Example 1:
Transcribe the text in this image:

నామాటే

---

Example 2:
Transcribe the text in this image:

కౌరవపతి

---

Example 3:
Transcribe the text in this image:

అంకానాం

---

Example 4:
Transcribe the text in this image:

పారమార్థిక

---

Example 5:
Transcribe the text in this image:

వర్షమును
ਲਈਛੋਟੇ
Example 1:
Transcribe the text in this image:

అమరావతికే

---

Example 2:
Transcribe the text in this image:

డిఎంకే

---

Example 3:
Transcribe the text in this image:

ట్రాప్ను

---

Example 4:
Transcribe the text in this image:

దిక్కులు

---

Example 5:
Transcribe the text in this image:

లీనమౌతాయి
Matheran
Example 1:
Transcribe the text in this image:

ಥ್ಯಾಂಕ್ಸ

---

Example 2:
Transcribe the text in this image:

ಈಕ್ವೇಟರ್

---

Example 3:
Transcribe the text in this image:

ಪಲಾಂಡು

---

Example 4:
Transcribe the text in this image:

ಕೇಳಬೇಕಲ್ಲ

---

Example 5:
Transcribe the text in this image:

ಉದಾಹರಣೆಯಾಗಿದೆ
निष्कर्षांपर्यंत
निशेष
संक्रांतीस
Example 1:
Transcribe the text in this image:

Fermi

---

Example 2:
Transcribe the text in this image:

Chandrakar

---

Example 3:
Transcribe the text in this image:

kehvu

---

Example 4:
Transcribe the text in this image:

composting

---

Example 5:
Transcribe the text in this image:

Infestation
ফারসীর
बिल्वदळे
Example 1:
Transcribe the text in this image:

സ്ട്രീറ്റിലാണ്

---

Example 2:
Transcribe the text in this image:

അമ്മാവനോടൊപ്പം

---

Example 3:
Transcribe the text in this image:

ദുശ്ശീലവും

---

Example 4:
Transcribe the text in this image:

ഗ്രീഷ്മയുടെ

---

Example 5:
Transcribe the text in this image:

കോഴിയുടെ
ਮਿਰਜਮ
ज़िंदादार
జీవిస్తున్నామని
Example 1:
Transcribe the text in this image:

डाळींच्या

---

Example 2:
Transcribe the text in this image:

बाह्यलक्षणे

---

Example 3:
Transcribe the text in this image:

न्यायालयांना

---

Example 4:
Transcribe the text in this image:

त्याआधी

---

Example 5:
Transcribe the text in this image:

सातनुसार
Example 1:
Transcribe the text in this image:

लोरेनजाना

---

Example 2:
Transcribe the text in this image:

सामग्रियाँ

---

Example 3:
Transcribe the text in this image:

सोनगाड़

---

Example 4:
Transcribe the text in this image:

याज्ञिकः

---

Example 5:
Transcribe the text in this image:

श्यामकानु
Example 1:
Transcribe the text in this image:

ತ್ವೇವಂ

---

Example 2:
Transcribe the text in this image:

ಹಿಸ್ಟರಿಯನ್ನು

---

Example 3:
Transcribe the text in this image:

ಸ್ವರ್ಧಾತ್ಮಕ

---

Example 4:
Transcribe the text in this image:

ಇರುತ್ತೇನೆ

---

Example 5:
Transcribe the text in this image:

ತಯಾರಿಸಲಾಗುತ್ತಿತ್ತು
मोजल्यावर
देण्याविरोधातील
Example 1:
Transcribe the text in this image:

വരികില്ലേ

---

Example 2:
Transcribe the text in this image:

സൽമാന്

********************

Using the material above, please reproduce each line exactly.

Example 1:
Transcribe the text in this image:

నామాటే

---

Example 2:
Transcribe the text in this image:

కౌరవపతి

---

Example 3:
Transcribe the text in this image:

అంకానాం

---

Example 4:
Transcribe the text in this image:

పారమార్థిక

---

Example 5:
Transcribe the text in this image:

వర్షమును
ਲਈਛੋਟੇ
Example 1:
Transcribe the text in this image:

అమరావతికే

---

Example 2:
Transcribe the text in this image:

డిఎంకే

---

Example 3:
Transcribe the text in this image:

ట్రాప్ను

---

Example 4:
Transcribe the text in this image:

దిక్కులు

---

Example 5:
Transcribe the text in this image:

లీనమౌతాయి
Matheran
Example 1:
Transcribe the text in this image:

ಥ್ಯಾಂಕ್ಸ

---

Example 2:
Transcribe the text in this image:

ಈಕ್ವೇಟರ್

---

Example 3:
Transcribe the text in this image:

ಪಲಾಂಡು

---

Example 4:
Transcribe the text in this image:

ಕೇಳಬೇಕಲ್ಲ

---

Example 5:
Transcribe the text in this image:

ಉದಾಹರಣೆಯಾಗಿದೆ
निष्कर्षांपर्यंत
निशेष
संक्रांतीस
Example 1:
Transcribe the text in this image:

Fermi

---

Example 2:
Transcribe the text in this image:

Chandrakar

---

Example 3:
Transcribe the text in this image:

kehvu

---

Example 4:
Transcribe the text in this image:

composting

---

Example 5:
Transcribe the text in this image:

Infestation
ফারসীর
बिल्वदळे
Example 1:
Transcribe the text in this image:

സ്ട്രീറ്റിലാണ്

---

Example 2:
Transcribe the text in this image:

അമ്മാവനോടൊപ്പം

---

Example 3:
Transcribe the text in this image:

ദുശ്ശീലവും

---

Example 4:
Transcribe the text in this image:

ഗ്രീഷ്മയുടെ

---

Example 5:
Transcribe the text in this image:

കോഴിയുടെ
ਮਿਰਜਮ
ज़िंदादार
జీవిస్తున్నామని
Example 1:
Transcribe the text in this image:

डाळींच्या

---

Example 2:
Transcribe the text in this image:

बाह्यलक्षणे

---

Example 3:
Transcribe the text in this image:

न्यायालयांना

---

Example 4:
Transcribe the text in this image:

त्याआधी

---

Example 5:
Transcribe the text in this image:

सातनुसार
Example 1:
Transcribe the text in this image:

लोरेनजाना

---

Example 2:
Transcribe the text in this image:

सामग्रियाँ

---

Example 3:
Transcribe the text in this image:

सोनगाड़

---

Example 4:
Transcribe the text in this image:

याज्ञिकः

---

Example 5:
Transcribe the text in this image:

श्यामकानु
Example 1:
Transcribe the text in this image:

ತ್ವೇವಂ

---

Example 2:
Transcribe the text in this image:

ಹಿಸ್ಟರಿಯನ್ನು

---

Example 3:
Transcribe the text in this image:

ಸ್ವರ್ಧಾತ್ಮಕ

---

Example 4:
Transcribe the text in this image:

ಇರುತ್ತೇನೆ

---

Example 5:
Transcribe the text in this image:

ತಯಾರಿಸಲಾಗುತ್ತಿತ್ತು
मोजल्यावर
देण्याविरोधातील
Example 1:
Transcribe the text in this image:

വരികില്ലേ

---

Example 2:
Transcribe the text in this image:

സൽമാന്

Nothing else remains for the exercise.